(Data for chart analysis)

· · · ·

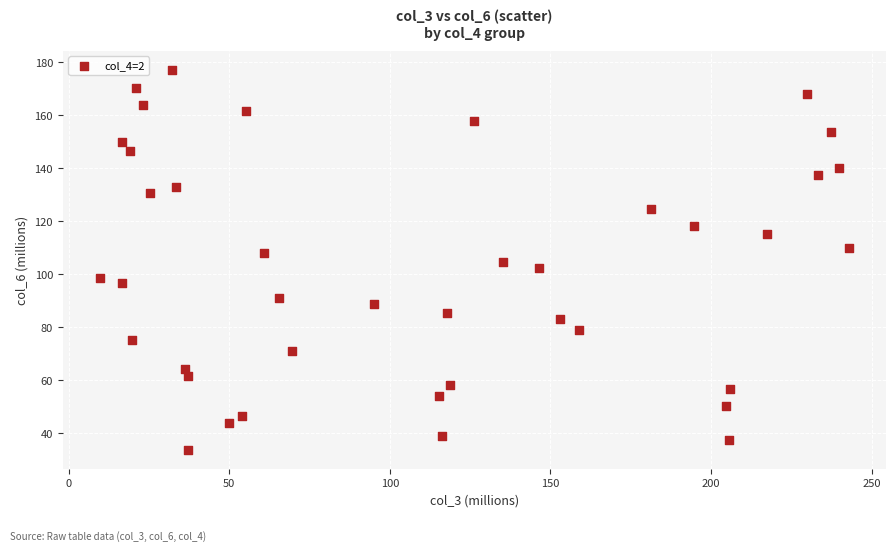

What is the range of Y values (max minus min)?

143.5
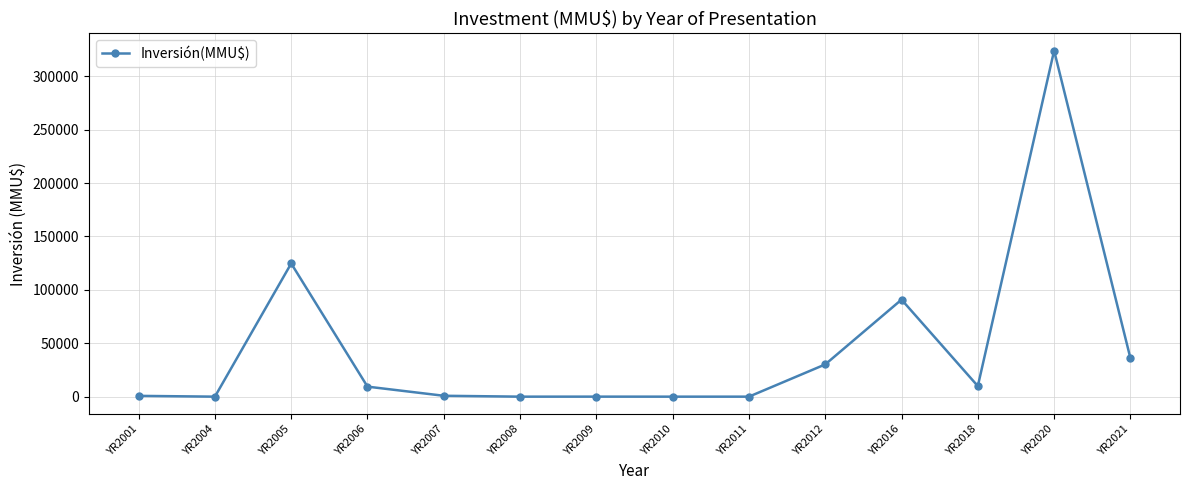

What is the sum of the values at YR2008 and YR2021?

36000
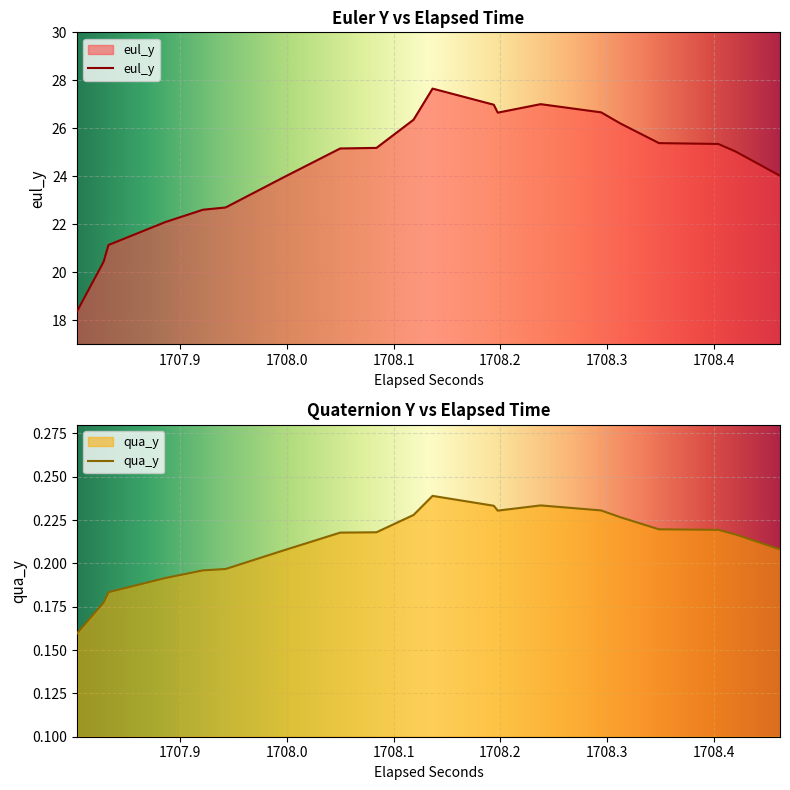

Rank the series by their maximum value, from highest to lowest.

eul_y, qua_y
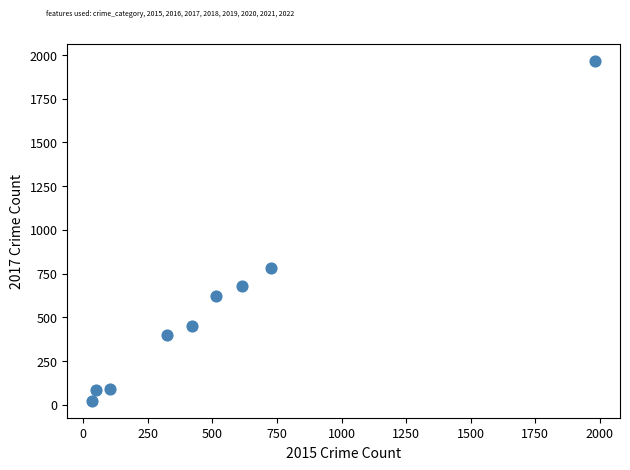

What is the range of X values (max minus min)?

1946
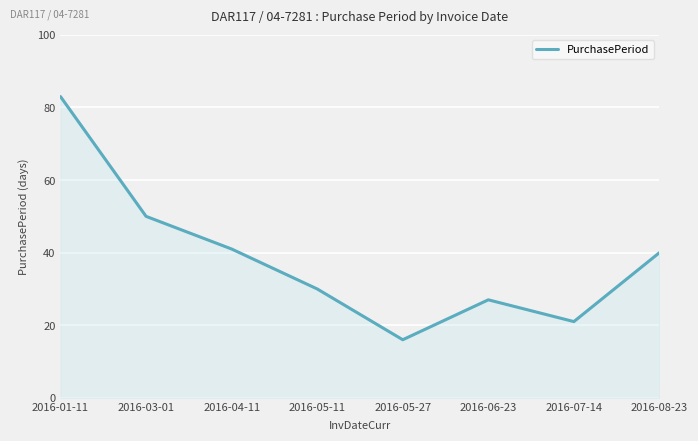

What is the difference between the values at 2016-08-23 and 2016-05-27?

24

· · · ·

* To-do item: Pull every line of text out of the data above without changing a word, and leave the pictures out.

* Solution for this exercise:
What is the range of Y values (max minus min)?

143.5

What is the sum of the values at YR2008 and YR2021?

36000

Rank the series by their maximum value, from highest to lowest.

eul_y, qua_y

What is the range of X values (max minus min)?

1946

What is the difference between the values at 2016-08-23 and 2016-05-27?

24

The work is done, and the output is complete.